I asked Renee to talk with me about what it was like to lead the chancel choir. She reluctantly agreed, and I know she was secretly hoping I would forget. I already knew that Renee was a modest person who would rather have others in the spotlight. She works hard behind the scenes and is perfectly happy doing that. She gives all the credit to the choir and their incredible talents. I thought this was interesting because when I talked with choir members, they gave her all the credit for bringing out their best performances. I believe that is what makes our choir and their leader so unique. They simply click.

Music was just a part of life growing up. Renee began playing the piano when she was 6, and her parents always had music playing in the house. She knew at an early age that it would represent a significant part of her future. Renee loves the piano and if you ever watch her play, you know she has been given a wonderful gift. That little girl could never have known that her path would lead her to where she is today, but God knew all along where she would be, and I know we are all thankful He put Renee and our chancel choir together.
....
* [TASKS TO CARRY OUT]:
**A)** In the profile of Renee, how old was she when she started playing the piano?
**B)** Summarize the profile of Renee in two sentences.
**C)** Continue the profile of Renee from its last sentence.

* [RECORD EXCERPTS]:
....
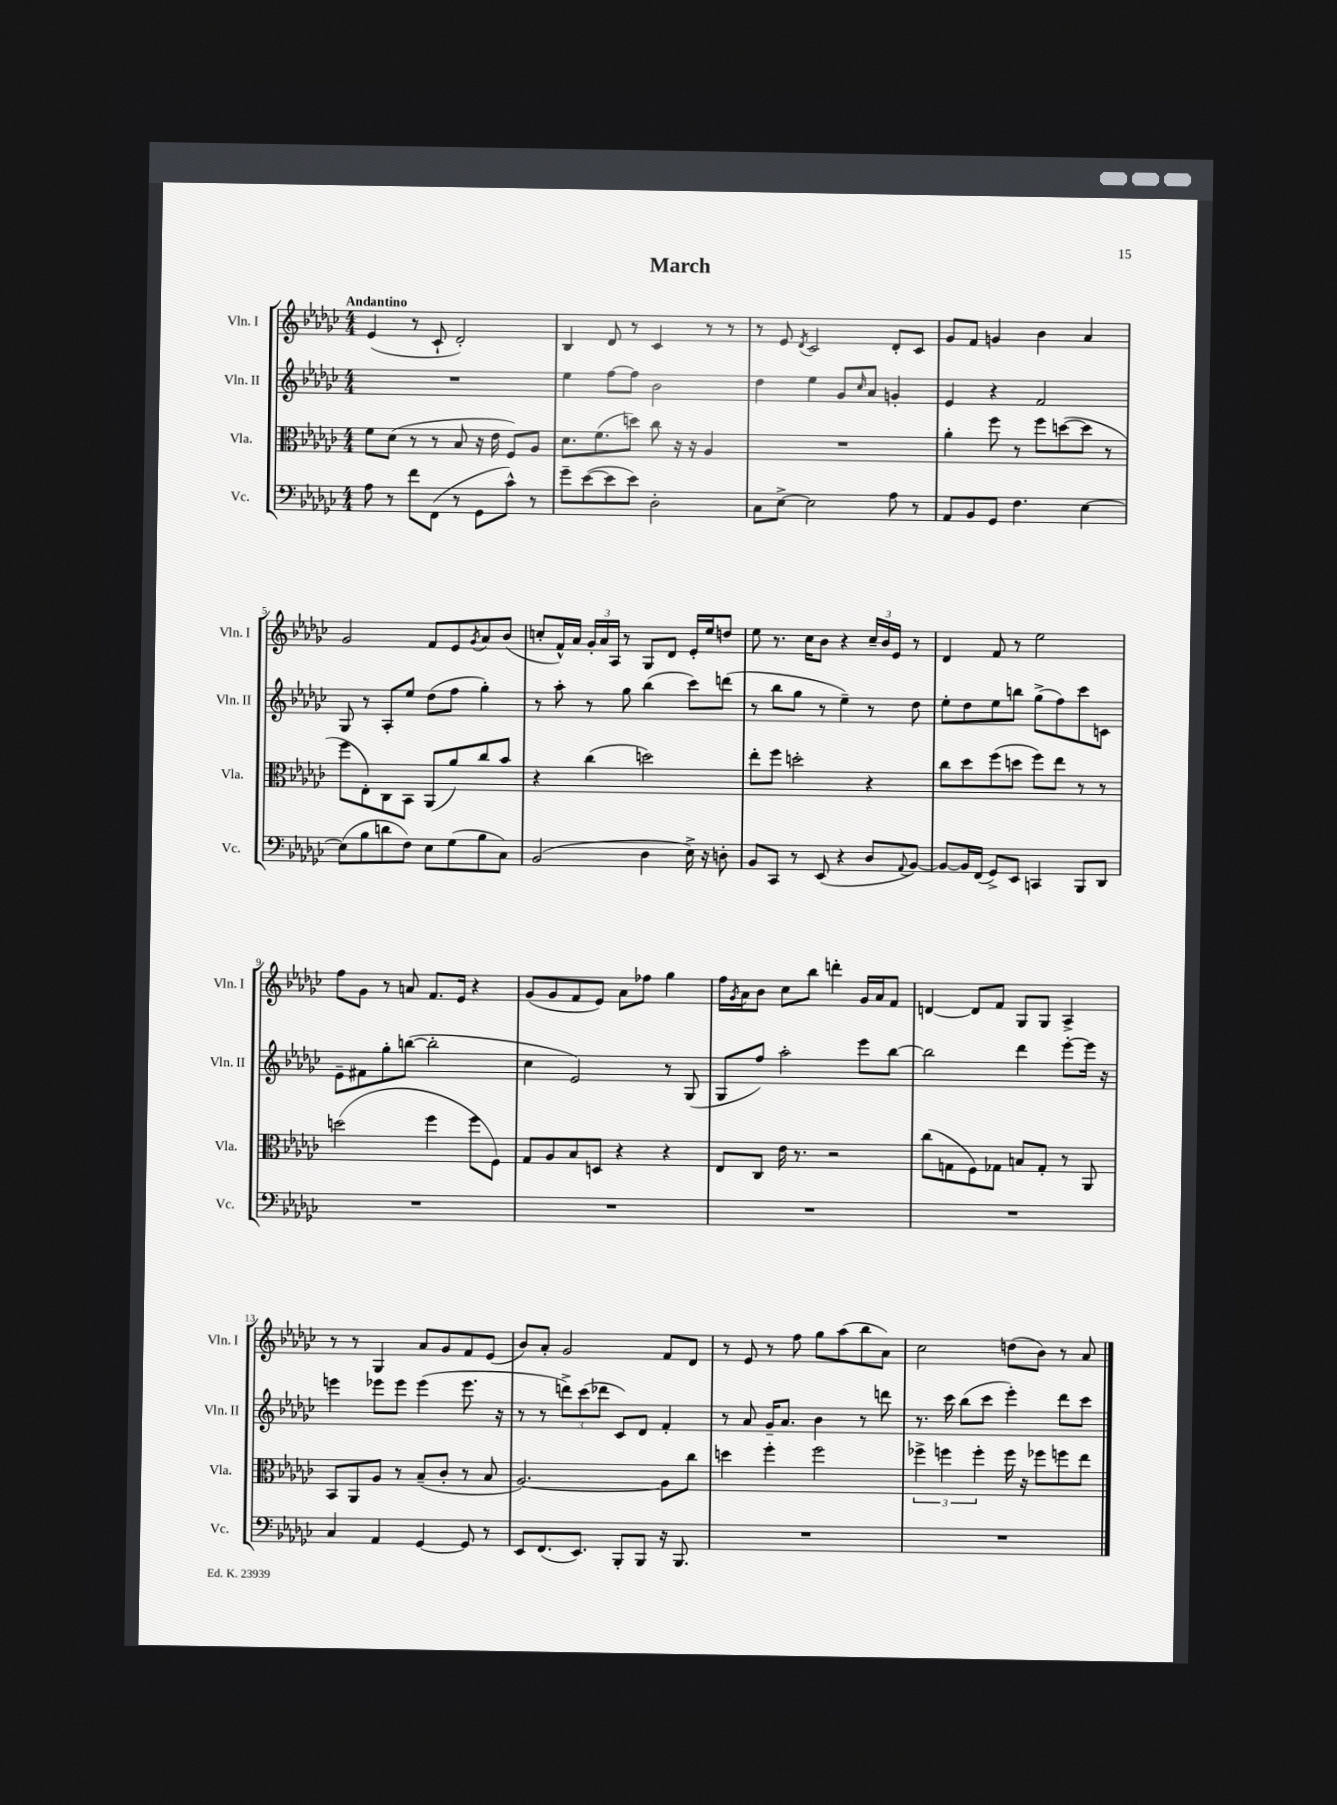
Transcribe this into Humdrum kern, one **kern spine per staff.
....
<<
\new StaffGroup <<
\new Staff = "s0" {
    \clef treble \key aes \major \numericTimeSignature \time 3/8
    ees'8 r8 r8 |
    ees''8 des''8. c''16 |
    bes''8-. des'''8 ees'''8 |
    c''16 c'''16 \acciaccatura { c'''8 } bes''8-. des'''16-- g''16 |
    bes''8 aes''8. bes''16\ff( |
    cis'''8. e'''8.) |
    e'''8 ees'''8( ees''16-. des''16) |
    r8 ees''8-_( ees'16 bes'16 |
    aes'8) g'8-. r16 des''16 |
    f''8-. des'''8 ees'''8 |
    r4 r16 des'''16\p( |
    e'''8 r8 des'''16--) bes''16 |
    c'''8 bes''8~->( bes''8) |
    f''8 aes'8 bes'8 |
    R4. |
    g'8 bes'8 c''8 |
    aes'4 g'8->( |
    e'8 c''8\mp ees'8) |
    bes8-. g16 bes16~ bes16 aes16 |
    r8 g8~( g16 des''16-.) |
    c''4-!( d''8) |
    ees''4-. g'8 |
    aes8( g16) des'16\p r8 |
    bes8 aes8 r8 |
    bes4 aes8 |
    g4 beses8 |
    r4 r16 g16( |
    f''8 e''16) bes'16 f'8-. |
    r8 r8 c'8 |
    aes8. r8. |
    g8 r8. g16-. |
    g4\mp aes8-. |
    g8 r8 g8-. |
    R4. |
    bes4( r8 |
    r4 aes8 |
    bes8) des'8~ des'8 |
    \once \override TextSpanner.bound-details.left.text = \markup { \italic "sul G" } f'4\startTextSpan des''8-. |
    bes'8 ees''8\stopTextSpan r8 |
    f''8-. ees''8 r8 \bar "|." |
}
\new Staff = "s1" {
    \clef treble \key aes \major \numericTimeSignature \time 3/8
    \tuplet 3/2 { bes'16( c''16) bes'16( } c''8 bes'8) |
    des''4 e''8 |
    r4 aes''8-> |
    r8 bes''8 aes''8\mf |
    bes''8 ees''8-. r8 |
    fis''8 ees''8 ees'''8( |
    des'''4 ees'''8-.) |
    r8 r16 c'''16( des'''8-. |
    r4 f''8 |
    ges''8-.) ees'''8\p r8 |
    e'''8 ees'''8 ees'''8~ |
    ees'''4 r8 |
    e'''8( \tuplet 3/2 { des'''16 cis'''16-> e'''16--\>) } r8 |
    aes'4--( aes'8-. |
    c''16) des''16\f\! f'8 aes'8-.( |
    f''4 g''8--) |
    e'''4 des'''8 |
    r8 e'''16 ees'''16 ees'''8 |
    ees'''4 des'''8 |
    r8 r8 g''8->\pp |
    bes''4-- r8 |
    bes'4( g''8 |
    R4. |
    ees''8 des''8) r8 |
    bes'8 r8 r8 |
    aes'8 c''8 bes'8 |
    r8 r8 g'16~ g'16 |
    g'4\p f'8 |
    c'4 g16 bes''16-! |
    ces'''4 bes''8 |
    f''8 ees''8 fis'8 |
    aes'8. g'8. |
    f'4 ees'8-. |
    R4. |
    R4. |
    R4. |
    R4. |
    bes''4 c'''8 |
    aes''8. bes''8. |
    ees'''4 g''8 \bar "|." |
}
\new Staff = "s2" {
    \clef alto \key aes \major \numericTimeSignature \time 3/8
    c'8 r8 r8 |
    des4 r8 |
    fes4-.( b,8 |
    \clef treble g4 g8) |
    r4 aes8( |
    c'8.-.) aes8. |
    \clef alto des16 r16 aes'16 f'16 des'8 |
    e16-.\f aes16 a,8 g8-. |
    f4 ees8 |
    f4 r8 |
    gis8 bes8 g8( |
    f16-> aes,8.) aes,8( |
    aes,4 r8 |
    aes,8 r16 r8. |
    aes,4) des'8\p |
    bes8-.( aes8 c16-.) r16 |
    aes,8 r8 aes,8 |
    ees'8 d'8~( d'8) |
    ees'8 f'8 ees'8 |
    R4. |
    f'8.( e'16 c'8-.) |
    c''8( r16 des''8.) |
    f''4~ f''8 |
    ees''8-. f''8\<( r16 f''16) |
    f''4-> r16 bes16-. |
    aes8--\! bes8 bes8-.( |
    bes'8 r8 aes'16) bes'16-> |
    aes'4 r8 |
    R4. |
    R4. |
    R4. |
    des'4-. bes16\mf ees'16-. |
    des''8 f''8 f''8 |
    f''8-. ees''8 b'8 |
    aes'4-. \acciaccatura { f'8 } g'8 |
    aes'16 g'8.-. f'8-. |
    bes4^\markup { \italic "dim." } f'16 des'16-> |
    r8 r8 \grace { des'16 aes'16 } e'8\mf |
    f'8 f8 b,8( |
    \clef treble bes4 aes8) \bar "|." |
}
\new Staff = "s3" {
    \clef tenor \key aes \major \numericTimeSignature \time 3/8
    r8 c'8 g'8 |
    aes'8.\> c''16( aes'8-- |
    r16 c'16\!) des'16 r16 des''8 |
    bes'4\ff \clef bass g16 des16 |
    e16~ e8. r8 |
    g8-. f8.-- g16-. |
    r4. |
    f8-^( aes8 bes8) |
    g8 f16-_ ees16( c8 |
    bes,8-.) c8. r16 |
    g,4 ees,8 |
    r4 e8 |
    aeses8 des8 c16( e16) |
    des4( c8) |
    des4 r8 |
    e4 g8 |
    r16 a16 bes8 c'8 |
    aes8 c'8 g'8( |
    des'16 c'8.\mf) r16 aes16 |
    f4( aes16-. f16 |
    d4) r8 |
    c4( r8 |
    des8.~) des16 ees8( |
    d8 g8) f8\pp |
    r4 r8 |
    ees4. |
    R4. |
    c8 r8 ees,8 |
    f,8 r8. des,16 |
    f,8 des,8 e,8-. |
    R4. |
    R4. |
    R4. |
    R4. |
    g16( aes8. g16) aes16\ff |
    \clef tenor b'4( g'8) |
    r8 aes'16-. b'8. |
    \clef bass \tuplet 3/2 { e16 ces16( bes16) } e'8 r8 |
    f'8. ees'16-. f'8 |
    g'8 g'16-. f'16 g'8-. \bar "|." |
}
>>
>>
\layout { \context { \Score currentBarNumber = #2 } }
....
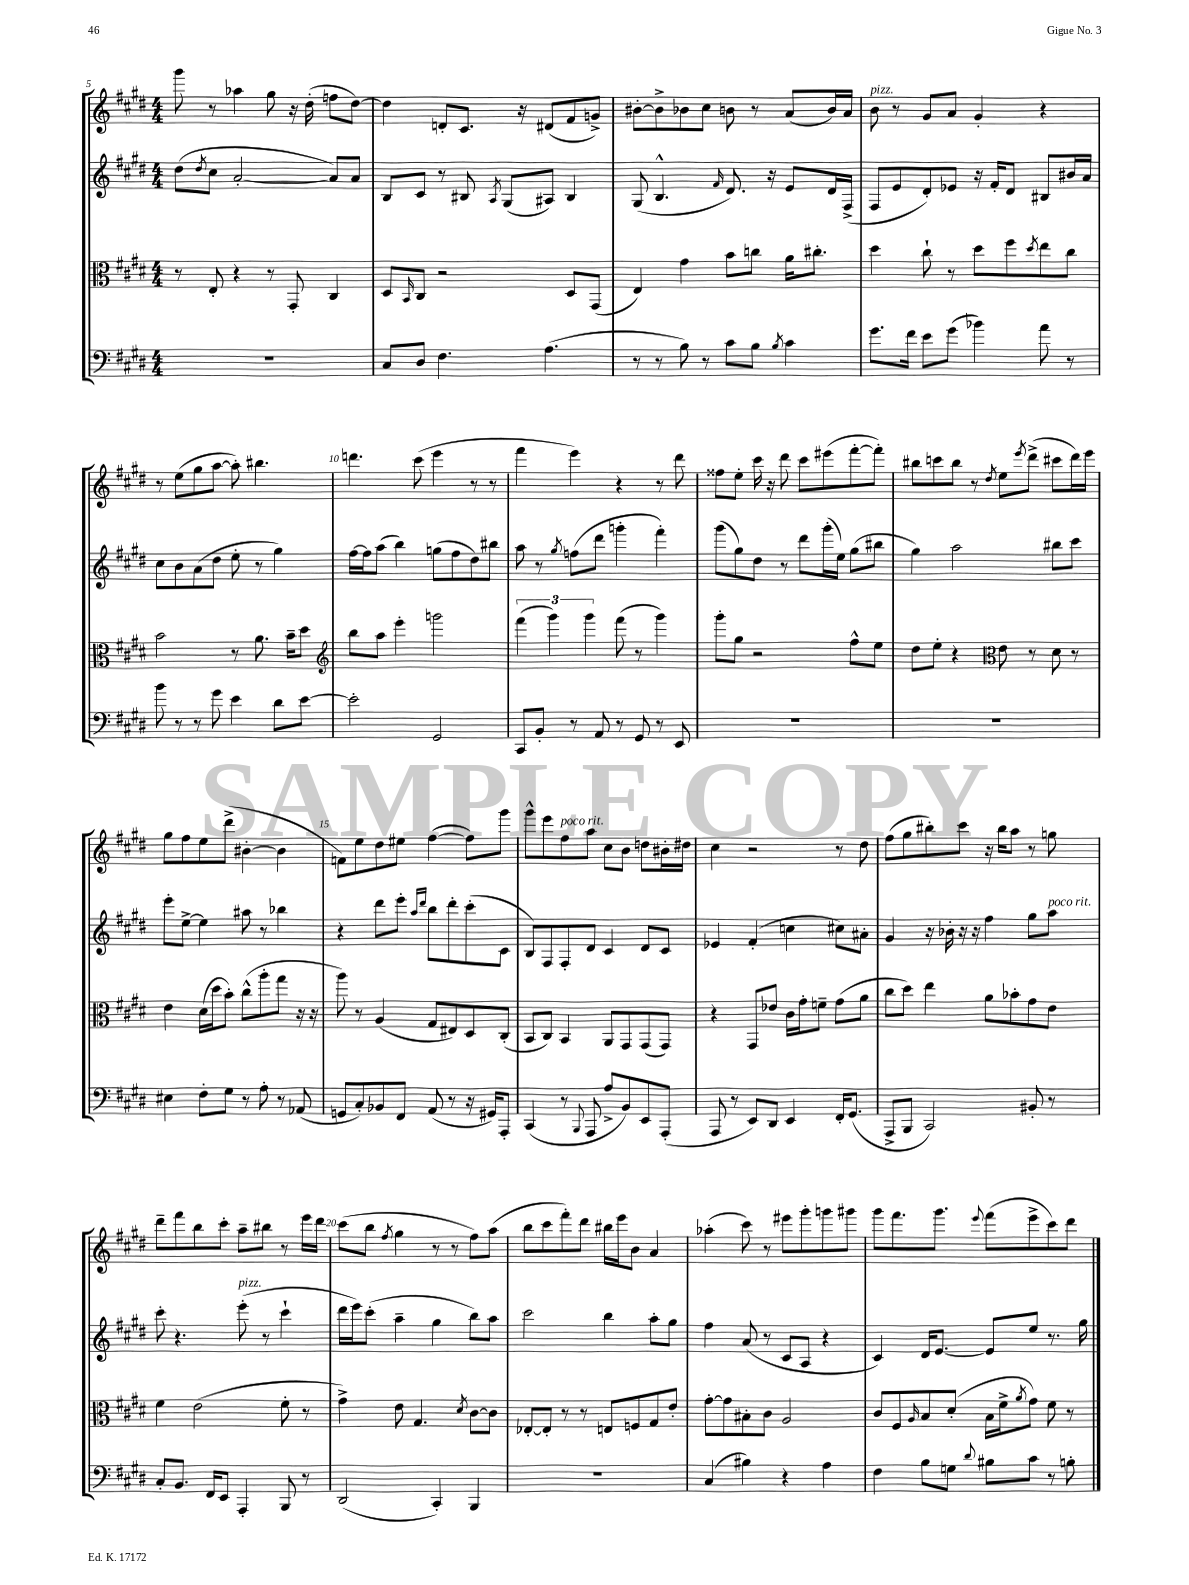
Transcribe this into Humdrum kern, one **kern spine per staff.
....
* [TASK ANSWERS]:
**A)** She was 6.

**B)** Renee, the modest leader of the chancel choir, gives all the credit to the choir's talents, while the choir members credit her for bringing out their best performances. She started playing the piano at 6 in a home full of music and knew early that music would be a major part of her future.

**C)**
I asked about the different specials the choir performs and wondered if she had a favorite. I wasn't surprised to hear that each Sunday service was her answer and that is her focus. The other things they do are for variety and are wonderful, but she is passionate about each Sunday. She wants to give back to her church family and God by making each Sunday special. She likes to showcase the full range of talent this choir has. They bring out the best in each other. They share a desire to do the best they can with their gifts, treat each other like family, pray together and share the joys and sorrows of daily life. I also heard that a lot of birthday cake is involved.  I think they have a good thing going.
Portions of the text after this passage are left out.